═════ Data for review

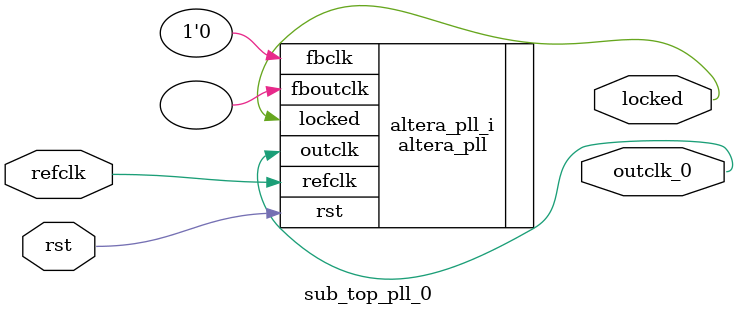
<source format=v>
`timescale 1ns/10ps
module  sub_top_pll_0(

	// interface 'refclk'
	input wire refclk,

	// interface 'reset'
	input wire rst,

	// interface 'outclk0'
	output wire outclk_0,

	// interface 'locked'
	output wire locked
);

	altera_pll #(
		.fractional_vco_multiplier("false"),
		.reference_clock_frequency("50.0 MHz"),
		.operation_mode("direct"),
		.number_of_clocks(1),
		.output_clock_frequency0("74.206349 MHz"),
		.phase_shift0("0 ps"),
		.duty_cycle0(50),
		.output_clock_frequency1("0 MHz"),
		.phase_shift1("0 ps"),
		.duty_cycle1(50),
		.output_clock_frequency2("0 MHz"),
		.phase_shift2("0 ps"),
		.duty_cycle2(50),
		.output_clock_frequency3("0 MHz"),
		.phase_shift3("0 ps"),
		.duty_cycle3(50),
		.output_clock_frequency4("0 MHz"),
		.phase_shift4("0 ps"),
		.duty_cycle4(50),
		.output_clock_frequency5("0 MHz"),
		.phase_shift5("0 ps"),
		.duty_cycle5(50),
		.output_clock_frequency6("0 MHz"),
		.phase_shift6("0 ps"),
		.duty_cycle6(50),
		.output_clock_frequency7("0 MHz"),
		.phase_shift7("0 ps"),
		.duty_cycle7(50),
		.output_clock_frequency8("0 MHz"),
		.phase_shift8("0 ps"),
		.duty_cycle8(50),
		.output_clock_frequency9("0 MHz"),
		.phase_shift9("0 ps"),
		.duty_cycle9(50),
		.output_clock_frequency10("0 MHz"),
		.phase_shift10("0 ps"),
		.duty_cycle10(50),
		.output_clock_frequency11("0 MHz"),
		.phase_shift11("0 ps"),
		.duty_cycle11(50),
		.output_clock_frequency12("0 MHz"),
		.phase_shift12("0 ps"),
		.duty_cycle12(50),
		.output_clock_frequency13("0 MHz"),
		.phase_shift13("0 ps"),
		.duty_cycle13(50),
		.output_clock_frequency14("0 MHz"),
		.phase_shift14("0 ps"),
		.duty_cycle14(50),
		.output_clock_frequency15("0 MHz"),
		.phase_shift15("0 ps"),
		.duty_cycle15(50),
		.output_clock_frequency16("0 MHz"),
		.phase_shift16("0 ps"),
		.duty_cycle16(50),
		.output_clock_frequency17("0 MHz"),
		.phase_shift17("0 ps"),
		.duty_cycle17(50),
		.pll_type("General"),
		.pll_subtype("General")
	) altera_pll_i (
		.rst	(rst),
		.outclk	({outclk_0}),
		.locked	(locked),
		.fboutclk	( ),
		.fbclk	(1'b0),
		.refclk	(refclk)
	);
endmodule


</source>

══════════

Job item: When the string "General" occurs in a line of the material, that line belongs in the answer.

The completed task:
		.pll_type("General"),
		.pll_subtype("General")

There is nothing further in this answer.